Sadie Kaye is a Hong Kong television and radio presenter, filmmaker, writer and actress. She is best known as a writer, presenter and podcaster on RTHK Radio 3.

==Career==
Kaye was raised in Sai Kung, Hong Kong. After attending Murray Edwards College, Cambridge, Kaye started in television presenting children's series Beezwacks on TVB and children's quiz Eat Your Words on ITV.

She created and hosted ETV comedy series Dinner Party and appeared as an actress in sketch shows, including Sack the Writer. She helped judge Channel 4 competition Comedy Circuit and appeared on Channel 4 series The New Entrepreneurs. In 2006 she was a partner in production company Blue Reef.

She produced and presented a series of 3 Minute Wonders for Channel 4 about the 2009 Centre for Social Justice Awards and documentary films Sailing Miss Sadie (2010) and Tucker's Luck (2011) for Sky. In both films she mentors young offenders from The Prince's Trust.

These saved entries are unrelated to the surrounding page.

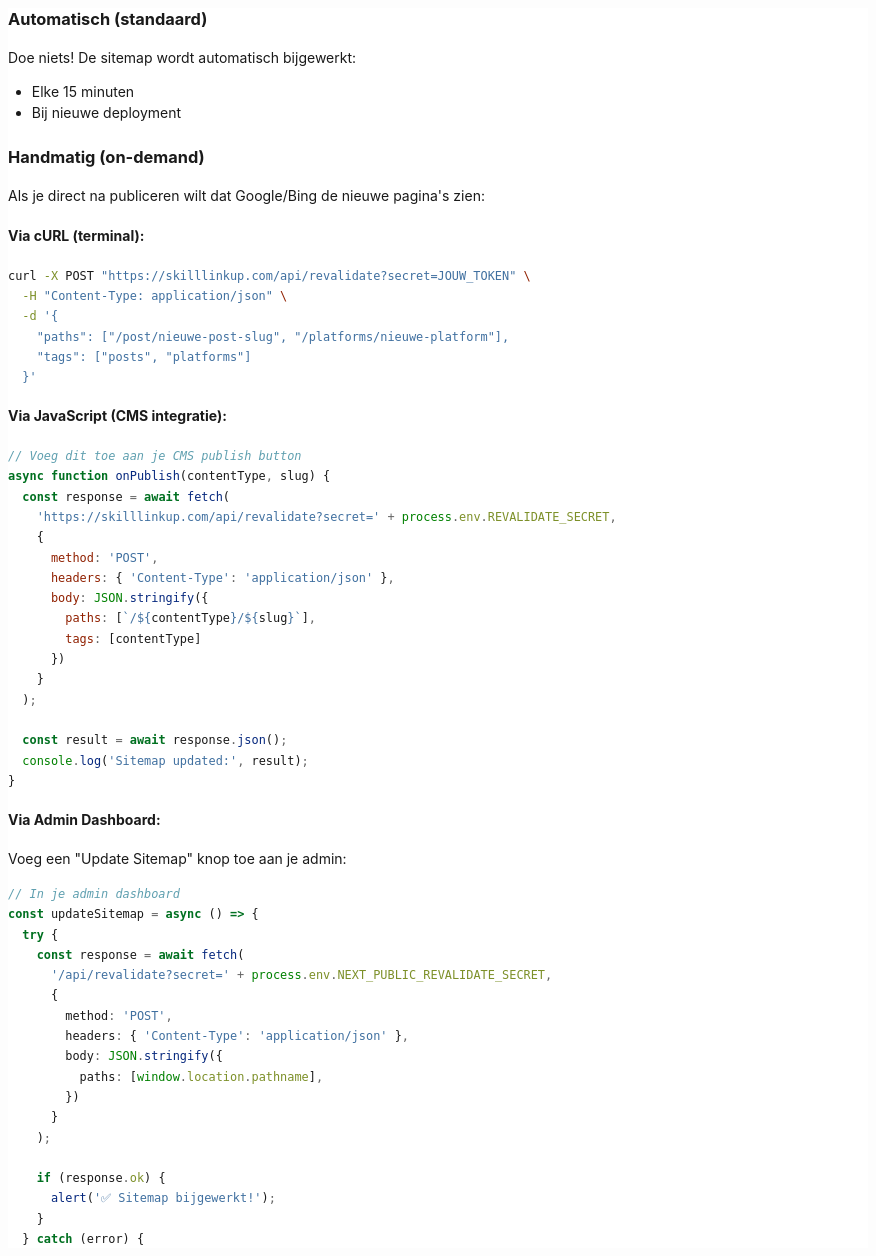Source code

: ### Automatisch (standaard)

Doe niets! De sitemap wordt automatisch bijgewerkt:
- Elke 15 minuten
- Bij nieuwe deployment

### Handmatig (on-demand)

Als je direct na publiceren wilt dat Google/Bing de nieuwe pagina's zien:

#### Via cURL (terminal):

```bash
curl -X POST "https://skilllinkup.com/api/revalidate?secret=JOUW_TOKEN" \
  -H "Content-Type: application/json" \
  -d '{
    "paths": ["/post/nieuwe-post-slug", "/platforms/nieuwe-platform"],
    "tags": ["posts", "platforms"]
  }'
```

#### Via JavaScript (CMS integratie):

```javascript
// Voeg dit toe aan je CMS publish button
async function onPublish(contentType, slug) {
  const response = await fetch(
    'https://skilllinkup.com/api/revalidate?secret=' + process.env.REVALIDATE_SECRET,
    {
      method: 'POST',
      headers: { 'Content-Type': 'application/json' },
      body: JSON.stringify({
        paths: [`/${contentType}/${slug}`],
        tags: [contentType]
      })
    }
  );

  const result = await response.json();
  console.log('Sitemap updated:', result);
}
```

#### Via Admin Dashboard:

Voeg een "Update Sitemap" knop toe aan je admin:

```typescript
// In je admin dashboard
const updateSitemap = async () => {
  try {
    const response = await fetch(
      '/api/revalidate?secret=' + process.env.NEXT_PUBLIC_REVALIDATE_SECRET,
      {
        method: 'POST',
        headers: { 'Content-Type': 'application/json' },
        body: JSON.stringify({
          paths: [window.location.pathname],
        })
      }
    );

    if (response.ok) {
      alert('✅ Sitemap bijgewerkt!');
    }
  } catch (error) {
```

She appeared as an actress in American western film West of Thunder (2012) and British comedy FLIM the Movie (2014). The former won Best Film on Human Rights from the Political Film Society in 2013 and the latter was nominated for a BIFA (Raindance Award) in 2014.

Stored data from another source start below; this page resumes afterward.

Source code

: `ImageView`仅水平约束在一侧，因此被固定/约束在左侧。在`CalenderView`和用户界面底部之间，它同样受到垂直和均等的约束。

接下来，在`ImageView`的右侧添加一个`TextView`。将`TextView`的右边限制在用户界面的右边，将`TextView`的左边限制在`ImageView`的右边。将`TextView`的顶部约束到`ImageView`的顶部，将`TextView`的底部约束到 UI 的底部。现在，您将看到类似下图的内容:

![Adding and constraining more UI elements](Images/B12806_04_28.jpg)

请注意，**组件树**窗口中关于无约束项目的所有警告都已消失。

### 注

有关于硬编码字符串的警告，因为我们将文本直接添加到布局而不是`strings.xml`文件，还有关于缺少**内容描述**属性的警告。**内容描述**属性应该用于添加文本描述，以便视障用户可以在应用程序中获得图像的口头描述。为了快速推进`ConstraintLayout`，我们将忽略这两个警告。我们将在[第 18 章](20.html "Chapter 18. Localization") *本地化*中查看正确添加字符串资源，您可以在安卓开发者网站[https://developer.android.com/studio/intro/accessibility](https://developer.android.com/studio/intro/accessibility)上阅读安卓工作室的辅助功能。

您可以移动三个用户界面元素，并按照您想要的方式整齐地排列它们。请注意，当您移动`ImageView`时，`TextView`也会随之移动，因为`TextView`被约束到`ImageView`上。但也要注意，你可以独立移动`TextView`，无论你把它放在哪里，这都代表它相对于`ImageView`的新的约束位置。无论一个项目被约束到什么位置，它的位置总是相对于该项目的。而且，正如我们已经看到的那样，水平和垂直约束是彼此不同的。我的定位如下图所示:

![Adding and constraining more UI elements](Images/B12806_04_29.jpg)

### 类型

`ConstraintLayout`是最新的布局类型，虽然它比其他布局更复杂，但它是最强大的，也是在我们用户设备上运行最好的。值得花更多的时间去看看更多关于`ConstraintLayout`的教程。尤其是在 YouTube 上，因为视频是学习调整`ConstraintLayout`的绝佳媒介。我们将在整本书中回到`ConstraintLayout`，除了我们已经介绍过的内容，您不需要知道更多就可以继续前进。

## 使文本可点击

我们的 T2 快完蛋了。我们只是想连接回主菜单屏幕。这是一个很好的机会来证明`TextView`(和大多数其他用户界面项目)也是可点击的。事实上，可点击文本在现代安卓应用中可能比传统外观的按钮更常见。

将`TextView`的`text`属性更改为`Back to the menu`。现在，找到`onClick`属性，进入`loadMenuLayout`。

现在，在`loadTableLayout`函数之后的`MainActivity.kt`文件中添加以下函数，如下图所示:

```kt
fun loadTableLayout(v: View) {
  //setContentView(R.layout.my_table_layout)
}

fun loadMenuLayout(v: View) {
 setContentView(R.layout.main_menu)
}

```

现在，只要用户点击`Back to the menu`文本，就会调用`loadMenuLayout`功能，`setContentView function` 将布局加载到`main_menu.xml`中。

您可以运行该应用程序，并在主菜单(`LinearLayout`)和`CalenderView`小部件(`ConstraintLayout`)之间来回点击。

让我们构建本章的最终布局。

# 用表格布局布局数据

In 2020 she co-produced Transference with the director and producers of Flim. The film received a Special Jury Mention at the 2020 New York Socially Relevant Film Festival. It was released by 1091 Pictures 10 November 2020.

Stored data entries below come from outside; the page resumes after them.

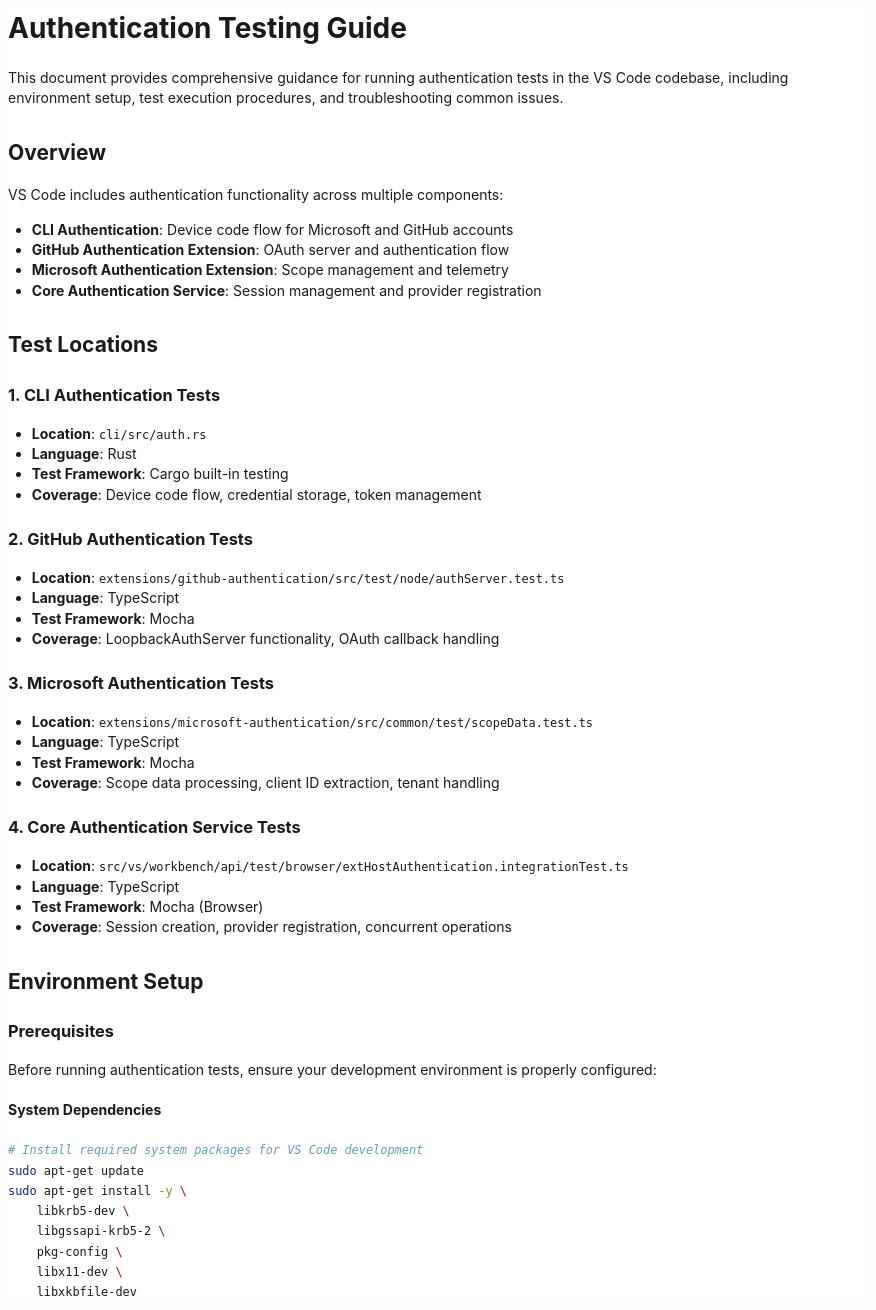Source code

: # Authentication Testing Guide

This document provides comprehensive guidance for running authentication tests in the VS Code codebase, including environment setup, test execution procedures, and troubleshooting common issues.

## Overview

VS Code includes authentication functionality across multiple components:
- **CLI Authentication**: Device code flow for Microsoft and GitHub accounts
- **GitHub Authentication Extension**: OAuth server and authentication flow
- **Microsoft Authentication Extension**: Scope management and telemetry
- **Core Authentication Service**: Session management and provider registration

## Test Locations

### 1. CLI Authentication Tests
- **Location**: `cli/src/auth.rs`
- **Language**: Rust
- **Test Framework**: Cargo built-in testing
- **Coverage**: Device code flow, credential storage, token management

### 2. GitHub Authentication Tests
- **Location**: `extensions/github-authentication/src/test/node/authServer.test.ts`
- **Language**: TypeScript
- **Test Framework**: Mocha
- **Coverage**: LoopbackAuthServer functionality, OAuth callback handling

### 3. Microsoft Authentication Tests
- **Location**: `extensions/microsoft-authentication/src/common/test/scopeData.test.ts`
- **Language**: TypeScript
- **Test Framework**: Mocha
- **Coverage**: Scope data processing, client ID extraction, tenant handling

### 4. Core Authentication Service Tests
- **Location**: `src/vs/workbench/api/test/browser/extHostAuthentication.integrationTest.ts`
- **Language**: TypeScript
- **Test Framework**: Mocha (Browser)
- **Coverage**: Session creation, provider registration, concurrent operations

## Environment Setup

### Prerequisites

Before running authentication tests, ensure your development environment is properly configured:

#### System Dependencies
```bash
# Install required system packages for VS Code development
sudo apt-get update
sudo apt-get install -y \
    libkrb5-dev \
    libgssapi-krb5-2 \
    pkg-config \
    libx11-dev \
    libxkbfile-dev
```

Kaye returned to Hong Kong in 2014. Having piloted the character in a sketch on Funny or Die, she began presenting a variety of comic slots as 'Miss Adventure' on RTHK Radio 3's Afternoon Drive. Since Sept 2020 she has written and performed a humor column 'Sharp Pains' on RTHK's 123 Show.

She has produced and presented two documentaries about mental health for RTHK, Bipolar Express and As Bad As It Gets. Bipolar Express was Highly Commended in the Radio Creative Feature category by the Association for International Broadcasting in 2015. As Bad As It Gets, about OCD, aired in 2019.

Since 2020, she has presented 'Mental Ideas' as a weekly strand of RTHK Radio 3's 123 Show. In the series she interviews a variety of guests about mental health, including cartoonist Larry Feign and actor Philippe Joly. She had previously appeared on the show as a guest. The Mental Ideas Podcast was nominated by the Association for International Broadcasting for a 2020 AIB Award in the Factual Podcast category.

==Publications==
Her children's book The Wishing Machine was published 31 October 2014. In November 2020 Kaye was awarded a place in the Proverse Poetry Prize's 2021 anthology, Mingled Voices 5. Since November 2020 her RTHK humor column Sharp Pains has been published as a column in the South China Morning Post.

==Charity==
She set up and runs mental health nonprofit groups Bipolar Hong Kong and Mental Ideas. In 2020 she initiated a project to assist food waste charities feed the homeless during the pandemic.